- Your objective
Rewrite the rows from the start of the records through the line containing "16.May.2024", both ends included, with "Fujifilm" replaced by "FUJIFILM" and nothing else changed.

#### Input ####

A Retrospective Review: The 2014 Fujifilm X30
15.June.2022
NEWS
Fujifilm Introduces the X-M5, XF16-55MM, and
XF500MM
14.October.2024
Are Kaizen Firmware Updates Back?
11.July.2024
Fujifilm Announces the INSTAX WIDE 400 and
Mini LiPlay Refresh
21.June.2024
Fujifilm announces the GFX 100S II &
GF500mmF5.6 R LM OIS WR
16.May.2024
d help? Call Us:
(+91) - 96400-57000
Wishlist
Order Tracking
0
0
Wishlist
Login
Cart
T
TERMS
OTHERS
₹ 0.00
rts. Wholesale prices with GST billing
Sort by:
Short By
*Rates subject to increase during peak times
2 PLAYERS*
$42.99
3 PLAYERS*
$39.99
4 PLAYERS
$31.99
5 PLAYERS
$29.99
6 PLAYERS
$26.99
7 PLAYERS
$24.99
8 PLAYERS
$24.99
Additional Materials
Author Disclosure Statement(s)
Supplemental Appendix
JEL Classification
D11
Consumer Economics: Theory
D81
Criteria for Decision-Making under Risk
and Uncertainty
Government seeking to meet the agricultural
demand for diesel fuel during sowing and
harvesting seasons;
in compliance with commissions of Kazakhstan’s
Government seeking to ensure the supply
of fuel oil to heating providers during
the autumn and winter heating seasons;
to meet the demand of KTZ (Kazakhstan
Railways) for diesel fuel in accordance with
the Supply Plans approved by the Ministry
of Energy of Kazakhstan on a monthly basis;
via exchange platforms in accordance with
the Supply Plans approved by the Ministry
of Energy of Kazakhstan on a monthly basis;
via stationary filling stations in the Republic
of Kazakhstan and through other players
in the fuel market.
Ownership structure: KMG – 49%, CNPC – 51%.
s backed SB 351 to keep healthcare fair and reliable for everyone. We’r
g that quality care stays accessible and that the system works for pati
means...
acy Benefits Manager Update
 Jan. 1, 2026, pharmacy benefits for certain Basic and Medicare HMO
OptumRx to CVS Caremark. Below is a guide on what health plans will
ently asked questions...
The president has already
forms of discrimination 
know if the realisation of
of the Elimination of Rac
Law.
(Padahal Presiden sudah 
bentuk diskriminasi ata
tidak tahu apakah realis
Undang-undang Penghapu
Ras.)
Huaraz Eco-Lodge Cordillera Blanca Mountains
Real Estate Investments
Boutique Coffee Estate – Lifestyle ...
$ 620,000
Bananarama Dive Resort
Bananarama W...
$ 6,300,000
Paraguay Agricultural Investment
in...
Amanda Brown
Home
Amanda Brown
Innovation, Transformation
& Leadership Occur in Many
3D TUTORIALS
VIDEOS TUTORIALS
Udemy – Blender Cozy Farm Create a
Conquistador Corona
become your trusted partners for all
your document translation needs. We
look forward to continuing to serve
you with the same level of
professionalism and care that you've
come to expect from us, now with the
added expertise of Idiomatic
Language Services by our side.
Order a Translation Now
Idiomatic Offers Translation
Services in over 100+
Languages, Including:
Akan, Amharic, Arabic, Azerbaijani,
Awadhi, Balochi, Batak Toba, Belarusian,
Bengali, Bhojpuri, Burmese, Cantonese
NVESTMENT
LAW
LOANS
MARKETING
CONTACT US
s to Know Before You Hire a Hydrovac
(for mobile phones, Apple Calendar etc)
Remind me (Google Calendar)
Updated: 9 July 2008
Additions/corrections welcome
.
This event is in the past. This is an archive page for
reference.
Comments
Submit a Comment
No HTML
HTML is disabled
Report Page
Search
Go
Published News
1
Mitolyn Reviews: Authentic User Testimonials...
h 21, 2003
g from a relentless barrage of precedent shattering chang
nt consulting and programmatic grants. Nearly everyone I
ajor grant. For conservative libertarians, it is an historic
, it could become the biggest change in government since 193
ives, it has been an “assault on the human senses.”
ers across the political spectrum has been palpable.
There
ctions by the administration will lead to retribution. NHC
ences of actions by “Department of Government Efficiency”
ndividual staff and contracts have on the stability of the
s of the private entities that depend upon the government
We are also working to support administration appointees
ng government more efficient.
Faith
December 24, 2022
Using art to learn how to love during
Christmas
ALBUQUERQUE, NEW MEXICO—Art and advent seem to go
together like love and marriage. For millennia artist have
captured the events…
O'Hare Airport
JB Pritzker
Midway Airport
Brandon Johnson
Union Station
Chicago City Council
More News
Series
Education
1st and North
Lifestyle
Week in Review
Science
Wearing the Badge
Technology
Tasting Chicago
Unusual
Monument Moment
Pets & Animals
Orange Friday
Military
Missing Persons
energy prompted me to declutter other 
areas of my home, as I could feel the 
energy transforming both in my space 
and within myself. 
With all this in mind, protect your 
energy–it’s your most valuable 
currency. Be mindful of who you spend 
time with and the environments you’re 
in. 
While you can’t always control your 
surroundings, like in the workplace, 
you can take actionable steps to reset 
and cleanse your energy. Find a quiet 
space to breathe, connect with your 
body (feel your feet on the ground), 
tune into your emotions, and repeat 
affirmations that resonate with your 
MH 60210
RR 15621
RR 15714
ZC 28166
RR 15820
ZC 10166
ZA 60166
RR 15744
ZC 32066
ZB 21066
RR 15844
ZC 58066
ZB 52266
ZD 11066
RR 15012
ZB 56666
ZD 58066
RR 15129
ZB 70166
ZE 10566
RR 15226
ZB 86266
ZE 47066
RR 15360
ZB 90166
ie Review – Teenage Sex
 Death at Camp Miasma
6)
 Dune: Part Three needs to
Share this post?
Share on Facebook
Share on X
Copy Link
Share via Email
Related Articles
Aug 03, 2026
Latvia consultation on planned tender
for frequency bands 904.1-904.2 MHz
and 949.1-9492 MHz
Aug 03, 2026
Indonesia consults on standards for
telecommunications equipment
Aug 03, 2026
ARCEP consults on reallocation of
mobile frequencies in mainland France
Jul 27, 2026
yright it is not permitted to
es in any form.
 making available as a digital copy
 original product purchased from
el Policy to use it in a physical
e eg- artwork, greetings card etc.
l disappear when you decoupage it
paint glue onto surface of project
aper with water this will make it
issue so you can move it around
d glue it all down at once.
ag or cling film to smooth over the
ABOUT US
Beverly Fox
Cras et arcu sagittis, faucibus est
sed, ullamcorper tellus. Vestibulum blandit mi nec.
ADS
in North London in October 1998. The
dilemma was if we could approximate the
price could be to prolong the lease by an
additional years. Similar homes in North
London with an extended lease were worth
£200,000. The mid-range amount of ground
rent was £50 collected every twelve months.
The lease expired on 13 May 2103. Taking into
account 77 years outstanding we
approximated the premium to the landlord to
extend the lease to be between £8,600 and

####

- Your response
A Retrospective Review: The 2014 FUJIFILM X30
15.June.2022
NEWS
FUJIFILM Introduces the X-M5, XF16-55MM, and
XF500MM
14.October.2024
Are Kaizen Firmware Updates Back?
11.July.2024
FUJIFILM Announces the INSTAX WIDE 400 and
Mini LiPlay Refresh
21.June.2024
FUJIFILM announces the GFX 100S II &
GF500mmF5.6 R LM OIS WR
16.May.2024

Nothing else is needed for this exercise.